_Estratto del documento_:
□ □ □

«Ho celebrato molti funerali, ma non ne avevo mai visti di simili. Fiumi di fiori, folle immense di persone ed il cordoglio di un’intera nazione». Appena rientrato dall’Ucraina, don Oleksandr Khalayim descrive ad Aiuto alla Chiesa che Soffre la drammatica situazione in cui ha trovato il suo paese.
Il momento più tragico è stato nella notte tra il 20 e il 21 febbraio, quando sono morti più di cento manifestanti. «Nei giorni seguenti – racconta il sacerdote ucraino che da anni collabora con ACS portando la testimonianza della Chiesa che soffre nelle parrocchie italiane – non ho visto che dolore. Si stava costituendo il nuovo governo, s’inaugurava una nuova fase ma nessuno sentiva di aver vinto».

□ □ □

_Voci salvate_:
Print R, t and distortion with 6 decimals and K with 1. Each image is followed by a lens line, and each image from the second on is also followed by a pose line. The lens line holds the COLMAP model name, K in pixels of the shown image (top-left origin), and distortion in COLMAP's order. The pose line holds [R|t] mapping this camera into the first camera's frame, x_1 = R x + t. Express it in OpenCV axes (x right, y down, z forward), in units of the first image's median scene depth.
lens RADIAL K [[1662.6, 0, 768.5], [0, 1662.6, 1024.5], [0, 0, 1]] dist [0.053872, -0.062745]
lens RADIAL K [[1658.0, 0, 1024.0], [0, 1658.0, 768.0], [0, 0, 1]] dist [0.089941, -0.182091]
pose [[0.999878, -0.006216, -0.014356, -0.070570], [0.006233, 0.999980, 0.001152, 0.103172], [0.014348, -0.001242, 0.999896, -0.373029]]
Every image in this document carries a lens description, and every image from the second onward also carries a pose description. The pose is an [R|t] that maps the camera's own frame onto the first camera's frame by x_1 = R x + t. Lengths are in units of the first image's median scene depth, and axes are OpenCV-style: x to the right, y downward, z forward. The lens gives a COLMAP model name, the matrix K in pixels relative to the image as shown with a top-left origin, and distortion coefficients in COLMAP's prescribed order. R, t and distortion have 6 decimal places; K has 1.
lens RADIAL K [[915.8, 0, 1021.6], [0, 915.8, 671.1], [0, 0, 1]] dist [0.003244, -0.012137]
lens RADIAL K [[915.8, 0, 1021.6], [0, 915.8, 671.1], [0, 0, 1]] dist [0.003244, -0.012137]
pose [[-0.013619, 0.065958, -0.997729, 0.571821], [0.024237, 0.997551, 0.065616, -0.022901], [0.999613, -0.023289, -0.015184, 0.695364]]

□ □ □

_Applica quanto letto_:
#1 Secondo l'estratto sull'Ucraina, quante persone sono morte nella notte tra il 20 e il 21 febbraio?
#2 Prosegui l'estratto sull'Ucraina a partire dal punto in cui si interrompe.
Le voci provengono da un'altra fonte.

_Elenco delle risposte_:
#1 Più di cento manifestanti.

#2
Don Oleksandr racconta di un ragazzo della sua città – un piccolo centro vicino Hodorok – che è stato ucciso nel tentativo di salvare la vita alla sua fidanzata. I nomi e le foto delle vittime sono stati pubblicati su internet sotto il nome di «НЕБЕСНА СОТНЯ» [centinaia in cielo], ma probabilmente la lista è destinata a crescere perché i dispersi sono più di 200. «In molti dicono che il movimento di piazza Maidan sia composto da nazionalisti e nazisti. In realtà si tratta di ragazzi cresciuti con l’idea di un’Ucraina indipendente, che cercano di cambiare il loro paese senza ricorrere alle armi. Perché prima c’era corruzione ovunque, tutto aveva un prezzo e la gente era davvero stanca».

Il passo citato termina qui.